Газета Завтра 776 (40 2008) | страница 20



Воскресить Россию — значит, вырвать ее из трясины всеобъемлющего Иметь. Посадить на цепь воющее тоскливое вожделение: "Это хочу иметь, и это, и это". Изгнать количество из качества (менял из храма).

Личность — это то, что способно Быть. Экспансия Иметь — это тление. Достоевский напряженно наблюдает за тем, как тлеет в бесконечно им любимой России правящее сословие. В том числе, за тем, как, тлея, то есть, теряя личностное, сословие приобретает способность ничему не удивляться и считает эту способность — хорошим тоном.

Достоевский прямо связывает подобное "хорошетоние" с тем, что индивидуумы, слагающие это сословие, тлея — глупеют. Еще раз подчеркну: для Достоевского потеря личности — это приобретение глупости. В итоге Достоевский выносит такой вердикт: "Ничему не удивляться почти то же, что ничего и не уважать. Да глупый человек и не может уважать".

Потрясающая точность и глубина мысли! Достоевский устанавливает, что потеря способности удивляться имеет общий источник с потерей способности соблюдать приличия, то есть что-то уважать — себя, других, страну и так далее. И что этот общий источник — метафизическая глупость, порождаемая тлением личности.

А еще Достоевский в своей концепции тления вводит понятие "инерция". Он утверждает, что глупость порождает инерцию, а инерция усугубляет глупость.
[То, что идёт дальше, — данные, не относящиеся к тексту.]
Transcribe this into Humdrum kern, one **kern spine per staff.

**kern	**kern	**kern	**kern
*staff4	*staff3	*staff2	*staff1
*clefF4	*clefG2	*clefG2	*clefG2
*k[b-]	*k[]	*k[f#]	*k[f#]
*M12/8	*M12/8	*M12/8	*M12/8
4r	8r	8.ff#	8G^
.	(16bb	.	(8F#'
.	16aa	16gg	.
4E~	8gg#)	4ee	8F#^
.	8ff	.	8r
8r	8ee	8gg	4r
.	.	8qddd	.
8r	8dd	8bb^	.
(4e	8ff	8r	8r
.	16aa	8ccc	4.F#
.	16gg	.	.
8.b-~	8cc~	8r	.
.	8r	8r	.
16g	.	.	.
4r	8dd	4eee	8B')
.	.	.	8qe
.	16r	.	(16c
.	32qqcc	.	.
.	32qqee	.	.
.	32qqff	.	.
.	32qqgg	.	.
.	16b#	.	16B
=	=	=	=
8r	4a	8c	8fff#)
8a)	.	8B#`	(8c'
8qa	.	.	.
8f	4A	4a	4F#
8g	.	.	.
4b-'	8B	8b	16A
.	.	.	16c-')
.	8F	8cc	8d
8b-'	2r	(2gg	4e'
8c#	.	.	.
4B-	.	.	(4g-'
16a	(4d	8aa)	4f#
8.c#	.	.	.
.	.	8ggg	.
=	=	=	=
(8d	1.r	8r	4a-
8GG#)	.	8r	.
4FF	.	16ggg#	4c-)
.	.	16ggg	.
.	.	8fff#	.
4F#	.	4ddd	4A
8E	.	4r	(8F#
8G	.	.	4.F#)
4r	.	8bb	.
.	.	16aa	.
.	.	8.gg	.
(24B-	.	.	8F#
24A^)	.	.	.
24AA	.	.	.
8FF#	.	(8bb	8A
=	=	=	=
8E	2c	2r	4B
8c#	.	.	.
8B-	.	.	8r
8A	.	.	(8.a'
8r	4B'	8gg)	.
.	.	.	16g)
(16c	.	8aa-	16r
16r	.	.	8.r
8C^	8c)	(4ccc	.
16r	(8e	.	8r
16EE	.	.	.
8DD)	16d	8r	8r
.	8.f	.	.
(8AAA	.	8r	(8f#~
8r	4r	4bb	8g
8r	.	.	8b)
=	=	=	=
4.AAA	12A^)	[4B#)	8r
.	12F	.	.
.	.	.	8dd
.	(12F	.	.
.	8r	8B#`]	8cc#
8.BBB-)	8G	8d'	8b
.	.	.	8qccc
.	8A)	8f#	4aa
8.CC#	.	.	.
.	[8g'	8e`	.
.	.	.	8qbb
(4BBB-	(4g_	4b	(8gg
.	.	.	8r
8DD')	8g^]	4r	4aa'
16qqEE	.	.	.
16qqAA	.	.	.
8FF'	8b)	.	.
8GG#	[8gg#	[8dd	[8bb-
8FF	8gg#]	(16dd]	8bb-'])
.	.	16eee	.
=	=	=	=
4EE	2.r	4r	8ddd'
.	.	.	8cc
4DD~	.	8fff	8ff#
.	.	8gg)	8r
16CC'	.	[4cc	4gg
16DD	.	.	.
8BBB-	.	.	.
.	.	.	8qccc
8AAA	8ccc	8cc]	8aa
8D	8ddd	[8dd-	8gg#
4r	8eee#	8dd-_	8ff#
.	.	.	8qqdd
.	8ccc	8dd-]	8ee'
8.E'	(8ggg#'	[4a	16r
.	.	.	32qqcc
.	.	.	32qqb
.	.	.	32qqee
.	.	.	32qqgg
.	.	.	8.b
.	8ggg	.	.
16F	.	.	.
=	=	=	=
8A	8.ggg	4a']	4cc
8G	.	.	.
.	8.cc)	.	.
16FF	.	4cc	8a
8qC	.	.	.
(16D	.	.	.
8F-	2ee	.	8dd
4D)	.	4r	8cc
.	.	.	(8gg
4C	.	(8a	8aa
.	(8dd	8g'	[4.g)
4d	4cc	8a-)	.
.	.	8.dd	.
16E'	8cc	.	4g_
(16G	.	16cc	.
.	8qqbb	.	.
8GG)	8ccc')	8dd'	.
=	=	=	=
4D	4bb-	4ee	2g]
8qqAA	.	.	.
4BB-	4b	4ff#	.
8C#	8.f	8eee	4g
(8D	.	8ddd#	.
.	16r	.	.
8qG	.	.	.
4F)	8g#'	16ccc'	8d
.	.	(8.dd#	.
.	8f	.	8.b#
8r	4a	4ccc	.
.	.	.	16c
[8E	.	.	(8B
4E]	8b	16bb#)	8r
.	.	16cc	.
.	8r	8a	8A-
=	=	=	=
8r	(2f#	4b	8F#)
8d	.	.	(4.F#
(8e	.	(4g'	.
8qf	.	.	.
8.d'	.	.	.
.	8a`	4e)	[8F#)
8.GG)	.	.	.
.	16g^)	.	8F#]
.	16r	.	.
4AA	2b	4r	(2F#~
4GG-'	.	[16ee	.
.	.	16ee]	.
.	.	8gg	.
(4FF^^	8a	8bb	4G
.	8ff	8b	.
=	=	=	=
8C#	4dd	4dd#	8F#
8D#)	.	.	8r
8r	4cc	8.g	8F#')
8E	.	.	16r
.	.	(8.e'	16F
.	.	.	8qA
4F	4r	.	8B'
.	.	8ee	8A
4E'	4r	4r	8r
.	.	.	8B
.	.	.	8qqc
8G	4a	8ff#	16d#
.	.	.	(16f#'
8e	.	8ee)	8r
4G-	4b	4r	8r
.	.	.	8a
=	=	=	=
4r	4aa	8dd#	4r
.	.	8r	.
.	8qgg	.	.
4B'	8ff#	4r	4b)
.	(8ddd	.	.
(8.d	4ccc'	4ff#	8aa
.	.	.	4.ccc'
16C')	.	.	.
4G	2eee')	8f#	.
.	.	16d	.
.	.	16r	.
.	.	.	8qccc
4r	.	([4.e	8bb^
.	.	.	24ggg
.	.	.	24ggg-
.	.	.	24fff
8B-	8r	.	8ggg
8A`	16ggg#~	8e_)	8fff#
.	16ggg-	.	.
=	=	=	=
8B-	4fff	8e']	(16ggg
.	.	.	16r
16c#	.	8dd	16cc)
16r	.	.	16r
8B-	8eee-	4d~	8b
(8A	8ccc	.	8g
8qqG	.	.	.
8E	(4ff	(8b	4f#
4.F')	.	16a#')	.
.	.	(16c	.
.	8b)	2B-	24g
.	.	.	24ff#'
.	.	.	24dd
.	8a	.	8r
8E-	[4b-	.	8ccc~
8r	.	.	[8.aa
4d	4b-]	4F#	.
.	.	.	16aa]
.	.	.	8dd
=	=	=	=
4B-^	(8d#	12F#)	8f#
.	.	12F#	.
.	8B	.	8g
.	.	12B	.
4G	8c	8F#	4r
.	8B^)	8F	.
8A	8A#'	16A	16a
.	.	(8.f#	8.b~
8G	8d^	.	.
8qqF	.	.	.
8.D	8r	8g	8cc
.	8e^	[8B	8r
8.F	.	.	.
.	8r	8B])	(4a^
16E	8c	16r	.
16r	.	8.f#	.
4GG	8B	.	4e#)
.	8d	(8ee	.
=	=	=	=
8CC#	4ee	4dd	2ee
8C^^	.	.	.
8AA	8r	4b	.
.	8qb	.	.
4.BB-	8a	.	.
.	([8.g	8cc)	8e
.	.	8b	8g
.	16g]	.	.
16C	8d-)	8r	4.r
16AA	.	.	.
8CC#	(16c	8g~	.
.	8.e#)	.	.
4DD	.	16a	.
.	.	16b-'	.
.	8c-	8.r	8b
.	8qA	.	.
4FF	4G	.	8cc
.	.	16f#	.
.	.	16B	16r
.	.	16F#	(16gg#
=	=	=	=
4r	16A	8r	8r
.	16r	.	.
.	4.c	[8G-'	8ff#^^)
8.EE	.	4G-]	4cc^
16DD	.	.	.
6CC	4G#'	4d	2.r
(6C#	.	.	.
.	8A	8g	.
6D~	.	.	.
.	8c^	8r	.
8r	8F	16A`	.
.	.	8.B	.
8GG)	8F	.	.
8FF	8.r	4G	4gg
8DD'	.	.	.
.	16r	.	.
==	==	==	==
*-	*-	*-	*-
Предреволюционное состояние правящих сословий всегда чудовищно инерционно. Казалось бы, небольшой точный поворот — и все будет спасено. Но поворот невозможен. Как и точность. Кого исторический дух хочет наказать, того он поражает инерционностью.

Чтобы не быть голословным, позволю себе еще одну цитату из того же "Бобка": "Наверху, когда еще мы жили, то считали ошибочно тамошнюю смерть за смерть. Тело здесь (разговор ведётся, как вы, наверное, помните, между покойниками на кладбище. — С.К.) еще раз как будто оживает, остатки жизни сосредотачиваются, но только в сознании. Это — продолжается жизнь как бы по инерции […] еще месяца два или три… иногда даже полгода… Есть, например, здесь один такой, который почти совсем разложился, но раз недель в шесть он всё еще вдруг пробормочет одно словцо, конечно бессмысленное, про какой-то бобок […] Ну а как же вот я не имею обоняния, а слышу вонь? Это… хе-хе… тут вонь слышится, так сказать, нравственная — хе-хе! Вонь будто бы души, чтобы в два-три этих месяца УСПЕТЬ СПОХВАТИТЬСЯ (выделено мною — С.К.)… Так сказать, ПОСЛЕДНЕЕ МИЛОСЕРДИЕ (выделено мною — С.К.)".